On the 28th of that November, Đại was placed in a C47 aircraft for transportation to the prison in Phú Quốc island. In 1967, Đại hatched a plan where he had his wife bribe the guards so that he could escape from the prison. On January 7, Đại and his men escaped from the camp, but when he passed through the front gate, the alarmed sound, alerting the guards surrounding the prison. Discovered, Đại was chased to the North part of the island, but the guards never found him and he was never heard from again. As a result of his mysterious death or disappearance, two main theories emerged to explain how Đại could have met his end:

- Theory 1: Đại Cathay and his men were shot dead on the night of January 7 after they were discovered by a platoon.
- Theory 2: Đại Cathay and his men were captured by the South Vietnamese Liberation Army (Viet Cong), and when Đại and his men tried to escape, they were shot dead.

Lieutenant Trần Tử Thanh later boasted to several reporters in several newspapers before 1975 that he was the one who shot and killed Đại Cathay.

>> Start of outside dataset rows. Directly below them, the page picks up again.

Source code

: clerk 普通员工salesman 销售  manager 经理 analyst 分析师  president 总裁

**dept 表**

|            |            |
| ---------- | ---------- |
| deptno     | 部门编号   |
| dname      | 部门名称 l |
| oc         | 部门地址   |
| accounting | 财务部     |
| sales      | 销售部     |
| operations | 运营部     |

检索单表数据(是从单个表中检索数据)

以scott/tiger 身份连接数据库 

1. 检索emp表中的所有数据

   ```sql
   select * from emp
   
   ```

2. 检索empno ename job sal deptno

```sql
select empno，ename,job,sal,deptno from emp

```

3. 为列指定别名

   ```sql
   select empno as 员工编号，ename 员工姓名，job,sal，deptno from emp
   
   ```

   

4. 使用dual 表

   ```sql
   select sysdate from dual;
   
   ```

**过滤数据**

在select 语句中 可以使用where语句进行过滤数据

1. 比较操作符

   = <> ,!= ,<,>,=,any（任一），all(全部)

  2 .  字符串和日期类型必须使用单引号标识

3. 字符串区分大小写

== Anecdotes and legacy ==
- When general Nguyễn Cao Kỳ asked for Đại to become his personal bodyguard, he responded that: "Wherever I go I have escorts, if I were to escort you, sir, my bodyguards would be unemployed."
- With captain Trần Kim Chi, the chief of the Republic of Vietnam National Police, one evening, Đại Cathay had paid for the Paramouth restaurant's services and specially invited Trần Kim Chi to the banquet. Đại Cathay then said: "If you, captain, pardon some of my brothers who were arrested, then we will be forever indebted to you." Trần Kim Chi responded, "Eating is eating, working is working. If you invited me to this banquet to do bargain, then I decline." "Oh no no," Đại Cathay softly replied, "if you do not accept then it is fine. Still, today you were invited here to let us enjoy ourselves. Please captain, this whole restaurant tonight is here just to serve us, so don't be worried about anything."
- Author Duyên Anh, after hearing Đại Cathay speak about his life as a gangster, and about the bloody battles out on the streets, decided to write the novel titled "Điệu ru nước mắt", translated to English as "Tale of One Teardrop" which became famous in Vietnam. The protagonist of the novel was Trần Đại, who is the character prototype of Đại Cathay. While reading the book, Đại Cathay pleasantly enjoyed the first part of the novel, with much of it being based on his own real life events. However, at the end of the novel, when the main character Trần Đại lies dying on the fence, Đại seethed with rage, shouting: "That damn Duyên Anh, how dare he play with me. I loved a woman so much that I got killed and had my body dried up on a fence? (To his men) Go find and cut off his testicles and give them to me." Upon hearing the news, Duyên Anh fled to Đà Lạt to hide until the end of 1966, when Đại Cathay was arrested by police and sent to Phú Quốc island, in which only then did Anh dare to return to Saigon.

== Cinematography ==
Duyên Anh's novel "Điệu ru nước mắt" (Lullaby of Tears) was based on the life of Đại Cathay, and the novel was later adapted into a film by the same name directed by Lê Hoàng Hoa and was acted by two famous Vietnamese actors at the time Hùng Cường and Trần Quang.